9/18/2020
Scapegoating Antifa for Starting Wildfires Distracts from the Real Causes
Rounduptags: environmental history, radicalism, labor history, fire, antifa, Pacific Northwest, wildfire, IWW
Steven C. Beda, an assistant professor of history at the University of Oregon, researches and teaches about Pacific Northwest history, environmental history and labor history and is currently at work on a book about Northwest timber workers.
Recently, rumors started spreading on social media that many of the devastating wildfires burning throughout the Pacific Northwest were intentionally started by “antifa,” a small, loose collective of left-wing activists that is often demonized by conservatives. The debunked claim was even promoted to millions of listeners by popular podcaster Joe Rogan.
Some people in rural Oregon have taken the unfounded rumors so seriously that they have begun to conduct armed patrols of their towns, looking for masked antifa activists. Others have refused to abide by evacuation orders, choosing instead to stay in their homes, despite advancing fires, to defend their property against what they believe are approaching hordes of anarchists.
Yet, there’s no credible evidence that antifa activists are responsible for starting any of the fires now burning throughout the Northwest. Even local law enforcement and the FBI have taken to social media to dispel the rumors.
But blaming wildfires in the Pacific Northwest on radical activists is not new. The region has long been home to both far-left politics and massive forest fires. And, in the past, just as today, rumors about radical arsonists setting blazes has served to stoke fears about activists and shift attention away from the real causes of wildfire.
The first group to be regularly charged with setting forest fires was the Industrial Workers of the World (IWW), a radical labor union founded in 1905. Though a national organization, the Wobblies, as the union’s members were more popularly known, were especially active in the Northwest’s timber industry.
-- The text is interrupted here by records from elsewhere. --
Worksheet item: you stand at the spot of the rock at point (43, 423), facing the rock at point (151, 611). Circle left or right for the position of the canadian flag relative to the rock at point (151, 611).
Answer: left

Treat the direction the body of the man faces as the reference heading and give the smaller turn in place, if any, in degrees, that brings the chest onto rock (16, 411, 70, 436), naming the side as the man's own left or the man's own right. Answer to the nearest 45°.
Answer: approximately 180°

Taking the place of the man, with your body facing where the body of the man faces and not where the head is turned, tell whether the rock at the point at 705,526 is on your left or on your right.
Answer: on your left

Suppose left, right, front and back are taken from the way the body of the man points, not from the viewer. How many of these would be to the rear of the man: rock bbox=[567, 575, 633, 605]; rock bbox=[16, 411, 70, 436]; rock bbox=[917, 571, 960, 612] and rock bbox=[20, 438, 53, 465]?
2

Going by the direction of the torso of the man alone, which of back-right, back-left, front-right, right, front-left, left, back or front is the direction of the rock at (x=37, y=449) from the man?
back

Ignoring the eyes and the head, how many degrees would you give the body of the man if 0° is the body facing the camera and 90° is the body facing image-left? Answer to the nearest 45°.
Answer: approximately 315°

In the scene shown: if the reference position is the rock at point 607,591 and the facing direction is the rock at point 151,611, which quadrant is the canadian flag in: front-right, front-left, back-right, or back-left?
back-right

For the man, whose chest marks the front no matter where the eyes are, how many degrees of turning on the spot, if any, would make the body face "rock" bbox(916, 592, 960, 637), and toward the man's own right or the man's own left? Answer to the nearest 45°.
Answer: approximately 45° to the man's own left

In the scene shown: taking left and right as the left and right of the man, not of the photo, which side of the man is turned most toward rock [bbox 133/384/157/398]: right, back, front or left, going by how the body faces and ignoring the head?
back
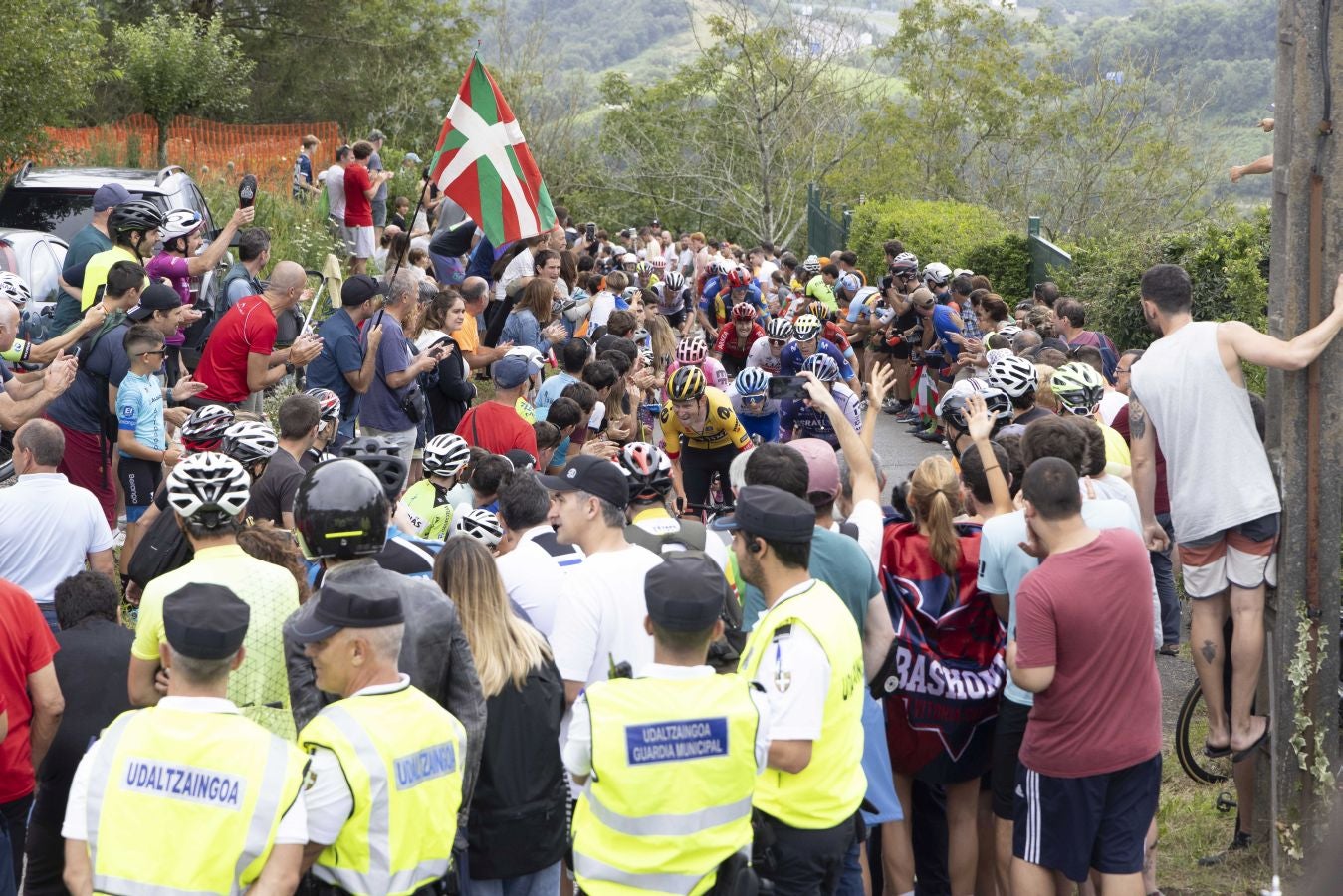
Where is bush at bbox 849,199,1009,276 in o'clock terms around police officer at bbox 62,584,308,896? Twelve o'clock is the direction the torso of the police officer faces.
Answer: The bush is roughly at 1 o'clock from the police officer.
Unlike most of the American labor movement, the IWW welcomed women, immigrants and workers of color. The union’s members literally stood on soapboxes in cities and preached about the evils of industry, while their songs promised a time in the not too distant future when workers would join and overthrow the capitalist system.
The IWW was also a controversial group because its activism extended beyond boycotts and strikes. Wobbly leaders often endorsed industrial sabotage, breaking equipment or destroying worksites when employers didn’t pay fair wages or provide decent working conditions.
The IWW’s radicalism along with its willingness to destroy property may explain why many Northwesterners were quick to jump to the conclusion that Wobblies were responsible for the alarming number of fires that burned through Northwest forests in the early 20th century.